January 14th, 2010
The pictures coming out of Haiti are as devastating as it gets. Technology now brings us directly to the site of the earthquake disaster way in advance of food, water, and medical supplies. We still haven’t advanced beyond having to load up monster carriers with emergency supplies and then waiting in agony until they arrive, often far too late for thousands who just didn’t have another 24 hours in their futures. Perhaps one day we will be able to transport large materials across great distances within an hour or two. For now, those who have survived the catastrophe are inhabiting a hell we just can’t imagine.
Yes, we can see it, and see their suffering, but sitting in a warm office or living room before a computer or television screen is an entirely different, complicated experience. Watching at a great remove engenders sympathy, guilt, helplessness, curiosity, even an element of voyeurism. This speaks to the cliché about car accidents, why people slow down to get a closer look at something both horrifying and spectacularly different from what they are used to. It’s human nature, sure, although that doesn’t make it one of our more attractive inclinations.
But how can we not watch the images that are pouring into our comfort zones, raw and largely unedited as they are? CNN reporters like Anderson Cooper have the uncanny capacity to report live from the very epicenter of the disaster, while obvious in the frame around them are dazed, wounded, and shocked Haitians, aimlessly shuffling from one spot to another, or desperately staring at rubble. Such exposure for people in such dire need can also rob them of their dignity. It’s the double bind of our technological reality. We need to see, but seeing such catastrophe becomes a moral act.
The news, so to speak, doesn’t get much more immediate, more live, than this. So accustomed are we to the canned, pre-packaged manipulation of information otherwise called the daily news that there is something harsh and gripping about seeing reality unfold before us in such an unedited way. It’s the opposite effect from the normally tranquilizing one that television has upon our critical faculties.
To be sure, a strong benefit of technology’s ability to bring the world into focus in this way is the speed at which donations tend to pour in. People –and certainly this is true of Canadians– generally do feel guilty for their relatively good fortune; they naturally sympathize and deal with the helplessness of being passive observers, and so they can now send money as quickly as a click of their mouse.
I am wondering, where is the university in the face of such devastation? I don’t mean Memorial. I wonder how can any university respond to the crisis? When I was an undergraduate at McGill, my English and Film professors would regularly bring the subject of the Viet Nam War into the classroom. It didn’t matter what work we were reading or watching that week, they would find a way to connect the material to the War, whether it had to do with the themes of human suffering, aggression, psychology, politics, and so on. We learned not only that it was okay to discuss the World outside the classroom but that the classroom could also connect to the World. Many of us woke up to that essential and powerful truth and it has guided us ever since.

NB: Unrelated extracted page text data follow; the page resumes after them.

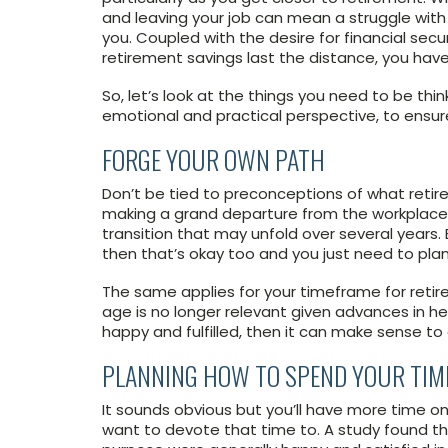
and leaving your job can mean a struggle with
you. Coupled with the desire for financial sec
retirement savings last the distance, you have 
So, let’s look at the things you need to be thi
emotional and practical perspective, to ensure
FORGE YOUR OWN PATH
Don’t be tied to preconceptions of what retir
making a grand departure from the workplace w
transition that may unfold over several years. 
then that’s okay too and you just need to plan
The same applies for your timeframe for retire
age is no longer relevant given advances in he
happy and fulfilled, then it can make sense to
PLANNING HOW TO SPEND YOUR TIM
It sounds obvious but you’ll have more time on
want to devote that time to. A study found tha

I am sure many of my colleagues still bring the World into the classroom, so to speak, from time to time. If I were in a geography, geology, or physics class today I would want to be talking about earthquakes and how science might achieve better predictive measures of the violent clash of the earth’s plates. If I were a biologist I would probably want to be discussing about how best to sustain life in the wake of such catastrophe. If I were in an engineering class I would want the discussion to focus on the architectural infrastructure of urban spaces, of structural collapse and how best to avoid it. It is hard to think of any discipline or field of studies that could not bring the earthquake and its horrific effects into the rarified world of the large lecture hall or the seminar. And it goes without saying that any social sciences or humanities class would have a lot to say today—from taking up the vexed problems of Haiti’s miserable political system to its image as a destitute, lost, postcolonial nation, its centuries-old-history of tyranny and poverty.
Haiti is so off the radar for most of us, a place to be avoided as we plan our Caribbean escapes. Not anymore. I would like to think that this is the moment for bringing Haiti and its crisis directly into our awareness and, because we can, into the classroom. As I type this there is no getting around the fact that millions of people are suffering unimaginable horror, right now, in this moment, and the moment of your reading this. In the naked moment of that awareness, one feels the frightening shadow of that horror.
Marshall McLuhan once said that “affluence creates poverty.” I would start with that aphorism, no matter what the disciplinary focus.